There I was standing there listening to her "poor me" speech and all I
could think of was my life, and the fact that I have had to do most of
this on my own, and when I do ask for help people react as if I am asking
them to come and rescue me. I am treated like a whinging victim when
I am actually someone trying to regain her life. yeah.. well as I
said bitter and angry. Top of Page
Well its been a while since we have been able to sit down and write
a journal. It has felt like we have been gagged, like anything we
have to say is not allowed to be spoken. So we have shut down, we
gave up trying to speak and returned to invisibility. But we hate
it there, we need to speak, to voice things. We wrote something recently
that says it all.
I think one of the reasons we are so terrified of speaking up is that
we are bursting with things to say, there is so much here, so many things
that we kept quiet for so long that now the pressure is building, and when
we start speaking will we ever stop. Will we know how to be appropriate,
or will it all come flying out regardless of time and place. We also
aren't very good at working out what people will and won't be able to handle.

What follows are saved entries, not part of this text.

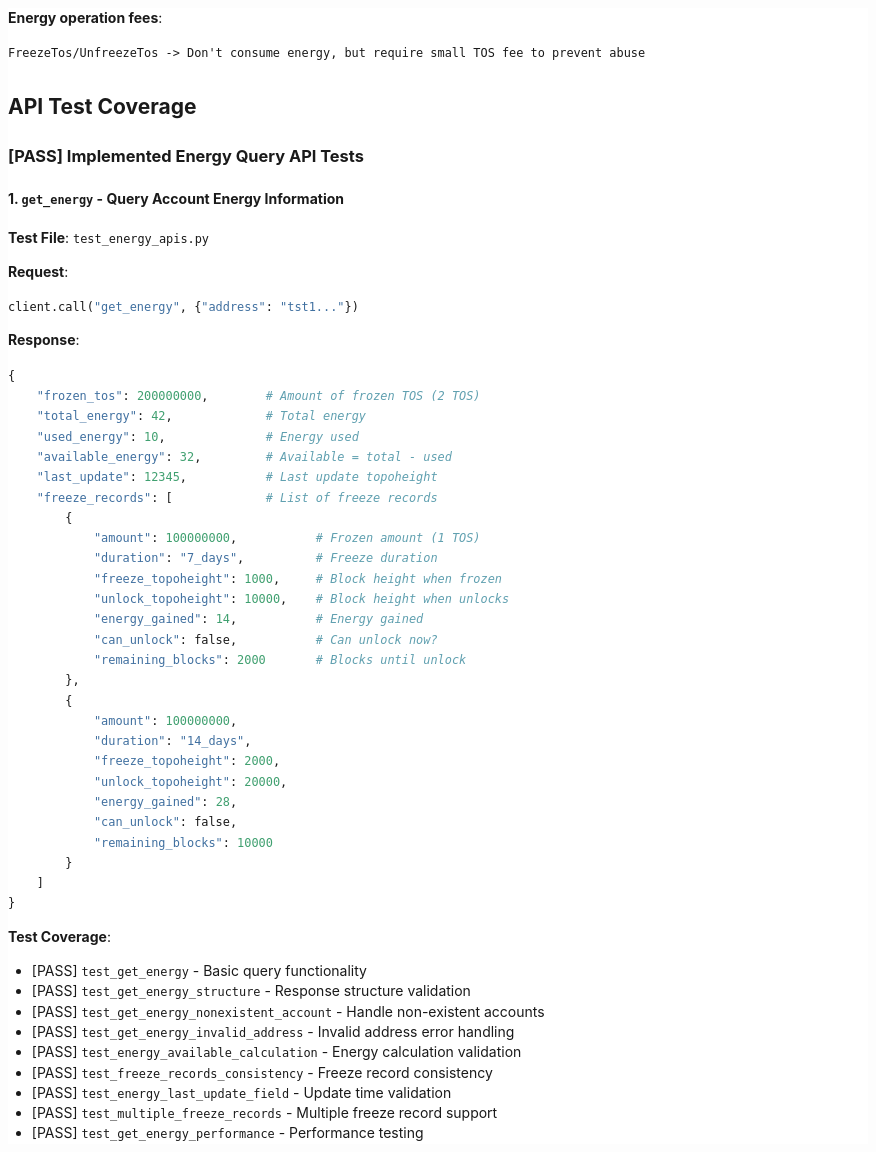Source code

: **Energy operation fees**:
```
FreezeTos/UnfreezeTos -> Don't consume energy, but require small TOS fee to prevent abuse
```

## API Test Coverage

### [PASS] Implemented Energy Query API Tests

#### 1. `get_energy` - Query Account Energy Information

**Test File**: `test_energy_apis.py`

**Request**:
```python
client.call("get_energy", {"address": "tst1..."})
```

**Response**:
```python
{
    "frozen_tos": 200000000,        # Amount of frozen TOS (2 TOS)
    "total_energy": 42,             # Total energy
    "used_energy": 10,              # Energy used
    "available_energy": 32,         # Available = total - used
    "last_update": 12345,           # Last update topoheight
    "freeze_records": [             # List of freeze records
        {
            "amount": 100000000,           # Frozen amount (1 TOS)
            "duration": "7_days",          # Freeze duration
            "freeze_topoheight": 1000,     # Block height when frozen
            "unlock_topoheight": 10000,    # Block height when unlocks
            "energy_gained": 14,           # Energy gained
            "can_unlock": false,           # Can unlock now?
            "remaining_blocks": 2000       # Blocks until unlock
        },
        {
            "amount": 100000000,
            "duration": "14_days",
            "freeze_topoheight": 2000,
            "unlock_topoheight": 20000,
            "energy_gained": 28,
            "can_unlock": false,
            "remaining_blocks": 10000
        }
    ]
}
```

**Test Coverage**:
- [PASS] `test_get_energy` - Basic query functionality
- [PASS] `test_get_energy_structure` - Response structure validation
- [PASS] `test_get_energy_nonexistent_account` - Handle non-existent accounts
- [PASS] `test_get_energy_invalid_address` - Invalid address error handling
- [PASS] `test_energy_available_calculation` - Energy calculation validation
- [PASS] `test_freeze_records_consistency` - Freeze record consistency
- [PASS] `test_energy_last_update_field` - Update time validation
- [PASS] `test_multiple_freeze_records` - Multiple freeze record support
- [PASS] `test_get_energy_performance` - Performance testing
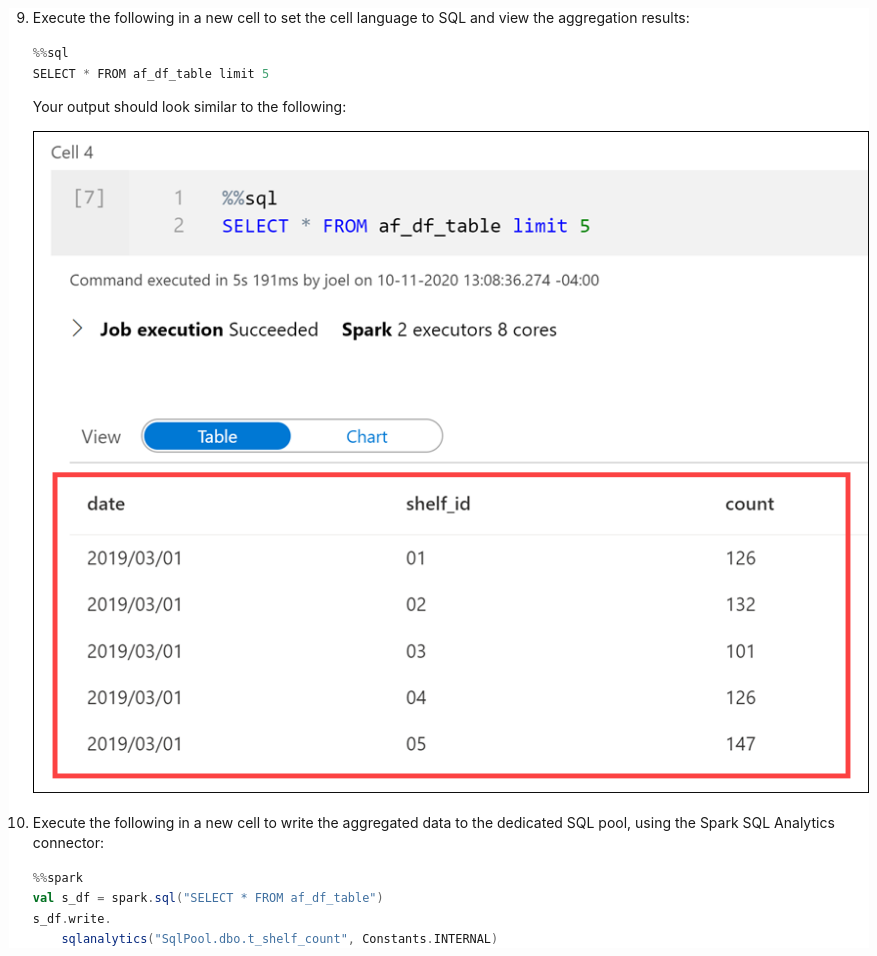 9. Execute the following in a new cell to set the cell language to SQL and view the aggregation results:

    ```python
    %%sql
    SELECT * FROM af_df_table limit 5
    ```

    Your output should look similar to the following:

    ![The aggregation results are displayed.](media/notebook1-cell4-output.png "Cell 4 output")

10. Execute the following in a new cell to write the aggregated data to the dedicated SQL pool, using the Spark SQL Analytics connector:

    ```scala
    %%spark
    val s_df = spark.sql("SELECT * FROM af_df_table")
    s_df.write.
        sqlanalytics("SqlPool.dbo.t_shelf_count", Constants.INTERNAL)
    ```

We tend to think everything we say will be met with derision or scorn,
so we stay quiet, so afraid of not being liked. No that's not it
really, for we live believing we aren't liked, its more... that we worry
people will hurt us, that they will call us stupid, insane, that when we
finally start speaking we won't be believed and listened too.
Will the Colours come back I wonder. Did they really kill each other out of envy and a craving for power. Or did they just leave, abandoning us? No one remains that has true memory of the Colour war, even the watchtower demons only hold rumours of it. What if their motives were not to destroy each other, what if we failed them somehow. The time of the Colours, was outside our time, they existed within the Time, and they could of known what we were to become, did they destroy themselves because we could not handle the beauty of what they were. We see only gloom, and we blame the Colours for that, but was it there doing, did they leave because we refuse to see, to look at beauty and smile, instead of looking and fearing the beauty that we refuse to see. Will we ever be truly ready to see such things, to experience all the Colours could of given us. The fog of Saddness has left the Glade, and it envelopes us, and yet
as we feel its bindings we also feel some hope. This is a journal
entry unlike any other, it speaks of things we keep quiet, it speaks in
a way we never have before. What does that mean for us I wonder?